Problems and tasks:
**A.** From the Lyme disease page, return the passage from "Not being believed" up to and including "version of yourself.", copied word for word.
**B.** According to the Lyme disease page, how many members does the UK Lyme Discussion page on Facebook have?
**C.** In one to three sentences, explain why the writer of the Lyme disease page included the quotes, using the reason the page gives.

Page text:
-- -- --
What is it like to have Lyme disease?

The following are quotes are taken from the UK Lyme Discussion page on Facebook which has over 7,000 members. They were asked the question: “what is it like living with Lyme disease?”

I thought I would include this not to evoke fear or misery, but to give a voice to those suffering who are currently being ignored by doctors and by insurance companies.

Life destroying

Not knowing for definite because they won’t just test you on the NHS is some next level mental torture. Should I even be here? I am going with ‘Anguish’.

Torture and an Alice in Wonderland experience. I regret going for a walk to keep healthy. The denial by NHS and lies.

It’s like being in purgatory. You spend your ‘existence’ watching life go by from a window.

A crippling, purgatorial, life-destroying disease – which you then get mocked for and disbelieved.

Limiting. Life becomes about doing what you must or can do rather than what you’d like to do. However it’s also a voyage of discovery. You learn what really matters to you, and it’s humbling. I am one of the lucky ones who are not so badly affected. I am lucky.

A death sentence.

Watching those around you enjoy life and you are deprived from it.

Frustrating because your body can’t do what your brain or heart are telling it to. There’s complete discord between them. I’ve had to give up on my dream career not because of lack of passion or skill or knowledge, but because I am physically unable to do what is required – I don’t have the body strength.

The devil’s disease.

Having Lyme Disease is like being locked in a windowed box filled with pain. You can only watch life go by from the inside, while everyone you know is out participating, you sit isolated in agony on the inside, watching.

Frustrating & limited. Grieving for my life that was & wish I could have back (one day perhaps).

Not being believed by the NHS.

Constantly feeling ‘off’ and frustrated at all the things I can’t do.

Indeed, this is a tremendous disease, on the other hand it can teach (oblige) you to treasure the small things. From certain points of view this disease is my best friend- I became a kinder person.  I think everything is a lesson.

It feels like being gang-raped at a cellular level 24/7.  To me, a rape is when something invades your body without your permission… that’s exactly how I feel, violated!

Terribly sad knowing the life you left behind and knowing you have to accept this new version of yourself.
-- -- --
Data:
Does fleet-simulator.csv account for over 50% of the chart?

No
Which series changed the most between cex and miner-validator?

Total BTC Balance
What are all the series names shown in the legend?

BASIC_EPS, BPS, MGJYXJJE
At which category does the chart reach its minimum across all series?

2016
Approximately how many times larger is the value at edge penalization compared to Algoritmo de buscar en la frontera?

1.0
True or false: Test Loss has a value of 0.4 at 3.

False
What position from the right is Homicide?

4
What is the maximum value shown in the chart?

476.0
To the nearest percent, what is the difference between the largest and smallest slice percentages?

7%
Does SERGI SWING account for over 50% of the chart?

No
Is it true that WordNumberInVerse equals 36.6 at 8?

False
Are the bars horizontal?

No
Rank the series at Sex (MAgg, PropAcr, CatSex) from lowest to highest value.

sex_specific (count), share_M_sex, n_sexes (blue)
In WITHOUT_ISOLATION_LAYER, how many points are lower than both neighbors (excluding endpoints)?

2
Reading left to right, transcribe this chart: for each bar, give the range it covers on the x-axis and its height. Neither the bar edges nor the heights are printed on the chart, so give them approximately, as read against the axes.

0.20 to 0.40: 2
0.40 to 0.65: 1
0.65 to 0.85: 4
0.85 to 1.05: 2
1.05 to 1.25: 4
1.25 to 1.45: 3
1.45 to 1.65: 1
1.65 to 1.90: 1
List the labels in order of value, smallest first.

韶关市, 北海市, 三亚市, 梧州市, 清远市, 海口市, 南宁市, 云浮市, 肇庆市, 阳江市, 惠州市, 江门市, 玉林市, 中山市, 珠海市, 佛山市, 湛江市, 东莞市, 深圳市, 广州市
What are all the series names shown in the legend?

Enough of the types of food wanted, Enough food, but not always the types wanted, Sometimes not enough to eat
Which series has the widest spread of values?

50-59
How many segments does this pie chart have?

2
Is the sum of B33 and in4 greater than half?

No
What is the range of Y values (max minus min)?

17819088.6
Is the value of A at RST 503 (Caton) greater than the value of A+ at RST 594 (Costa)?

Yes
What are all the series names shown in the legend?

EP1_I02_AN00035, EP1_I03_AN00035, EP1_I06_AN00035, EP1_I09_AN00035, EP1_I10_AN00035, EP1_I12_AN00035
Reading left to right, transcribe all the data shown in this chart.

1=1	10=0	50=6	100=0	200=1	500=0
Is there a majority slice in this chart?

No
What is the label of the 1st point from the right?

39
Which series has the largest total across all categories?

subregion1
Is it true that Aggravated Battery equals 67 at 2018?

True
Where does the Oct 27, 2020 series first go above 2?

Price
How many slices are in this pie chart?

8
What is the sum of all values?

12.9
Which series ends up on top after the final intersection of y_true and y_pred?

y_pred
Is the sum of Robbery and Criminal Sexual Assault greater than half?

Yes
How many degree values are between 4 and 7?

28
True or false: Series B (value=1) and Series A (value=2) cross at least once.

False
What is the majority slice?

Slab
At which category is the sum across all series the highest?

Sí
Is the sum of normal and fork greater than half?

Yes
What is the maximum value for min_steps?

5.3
-- -- --
Results for the exercise:
**A.**
Not being believed by the NHS.

Constantly feeling ‘off’ and frustrated at all the things I can’t do.

Indeed, this is a tremendous disease, on the other hand it can teach (oblige) you to treasure the small things. From certain points of view this disease is my best friend- I became a kinder person.  I think everything is a lesson.

It feels like being gang-raped at a cellular level 24/7.  To me, a rape is when something invades your body without your permission… that’s exactly how I feel, violated!

Terribly sad knowing the life you left behind and knowing you have to accept this new version of yourself.

**B.** Over 7,000 members.

**C.** The writer included the quotes to give a voice to people suffering from Lyme disease who are being ignored by doctors and insurance companies. The aim was not to evoke fear or misery.